Expliquez les deux premières strophes de ce poème.
En ce temps-là j'étais en mon adolescence
J'avais à peine seize ans et je ne me souvenais déjà plus de mon enfance
J'étais à 16 000 lieues du lieu de ma naissance
J'étais à Moscou, dans la ville des mille et trois clochers et des sept gares
Et je n'avais pas assez des sept gares et des mille et trois tours
Car mon adolescence était si ardente et si folle
Que mon cœur, tour à tour, brûlait comme le temple d'Éphèse2 ou comme la Place Rouge de Moscou3 quand le soleil se couche.
Et mes yeux éclairaient des voies anciennes.
Et j'étais déjà si mauvais poète
Que je ne savais pas aller jusqu'au bout.

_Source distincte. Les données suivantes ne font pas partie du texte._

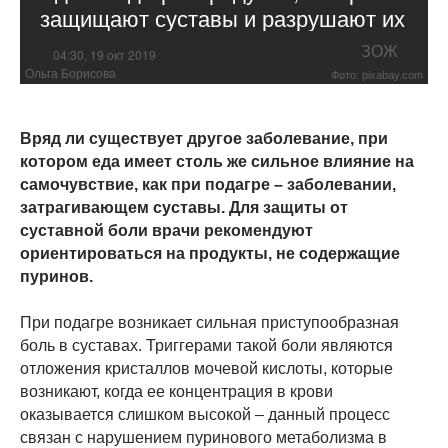
защищают суставы и разрушают их
ЗОЖ
04:30, 19 окт 2019
Ольга Борисова
Фото: pixabay.com
Вряд ли существует другое заболевание, при
котором еда имеет столь же сильное влияние на
самочувствие, как при подагре – заболевании,
затрагивающем суставы. Для защиты от
суставной боли врачи рекомендуют
ориентироваться на продукты, не содержащие
пуринов.
При подагре возникает сильная приступообразная
боль в суставах. Триггерами такой боли являются
отложения кристаллов мочевой кислоты, которые
возникают, когда ее концентрация в крови
оказывается слишком высокой – данный процесс
связан с нарушением пуринового метаболизма в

Le Kremlin était comme un immense gâteau tartare4
Croustillé d'or,
Avec les grandes amandes des cathédrales toutes blanches
Et l'or mielleux des cloches…
Un vieux moine me lisait la légende de Novgorode5
J'avais soif
Et je déchiffrais des caractères cunéiformes6
Puis, tout à coup, les pigeons du Saint Esprit s'envolaient sur la place
Et mes mains s'envolaient aussi, avec des bruissements d'albatros
Et ceci, c'était les dernières réminiscences7 du dernier jour
Du tout dernier voyage
Et de la mer.
Blaise Cendrars, La Prose du Transsibérien et de la petite Jeanne de France, 1913.
1. Transsibérien : train qui traverse la Russie.

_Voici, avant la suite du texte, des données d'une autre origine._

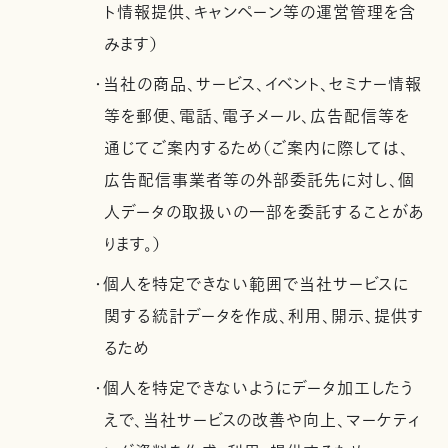
ト情報提供、キャンペーン等の運営管理を含
みます）
・当社の商品、サービス、イベント、セミナー情報
等を郵便、電話、電子メール、広告配信等を
通じてご案内するため（ご案内に際しては、
広告配信事業者等の外部委託先に対し、個
人データの取扱いの一部を委託することがあ
ります。）
・個人を特定できない範囲で当社サービスに
関する統計データを作成、利用、開示、提供す
るため
・個人を特定できないようにデータ加工したう
えで、当社サービスの改善や向上、マーケティ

2. Temple d’Éphèse : considéré comme l'une des sept merveilles du monde, ce temple fut incendié dans l’Antiquité par Érostrate, qui voulait immortaliser son nom.

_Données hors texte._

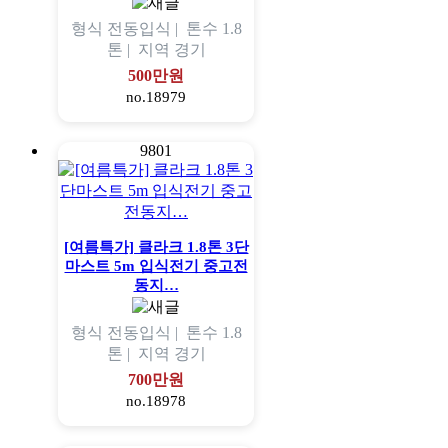
형식
전동입식 |
톤수
1.8
톤 |
지역
경기
500만원
no.18979
9801
[여름특가] 클라크 1.8톤 3단
마스트 5m 입식전기 중고전
동지…
형식
전동입식 |
톤수
1.8
톤 |
지역
경기
700만원
no.18978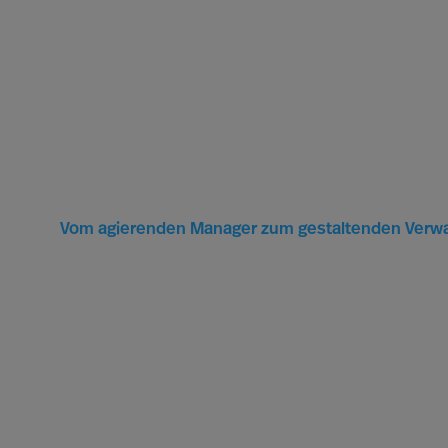
Vom agierenden Manager zum gestaltenden Verwa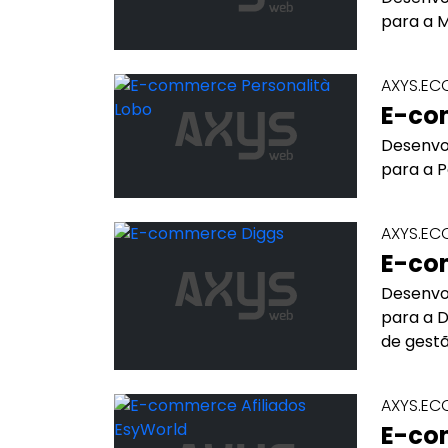
para a M
AXYS.E
E-co
Desenvo
para a P
AXYS.E
E-co
Desenvo
para a 
de gestã
AXYS.E
E-co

3. Place rouge : grande place au centre de Moscou créée à la suite d'un incendie qui ravagea la ville en 1493.
4. Tartare : qui se rapporte à un peuple de la Russie.
5. Novgorode : ville du Nord-Ouest de la Russie.
6. Caractères cunéiformes : système d’écriture très ancien.
7. Réminiscences : souvenirs qui remontent à la conscience.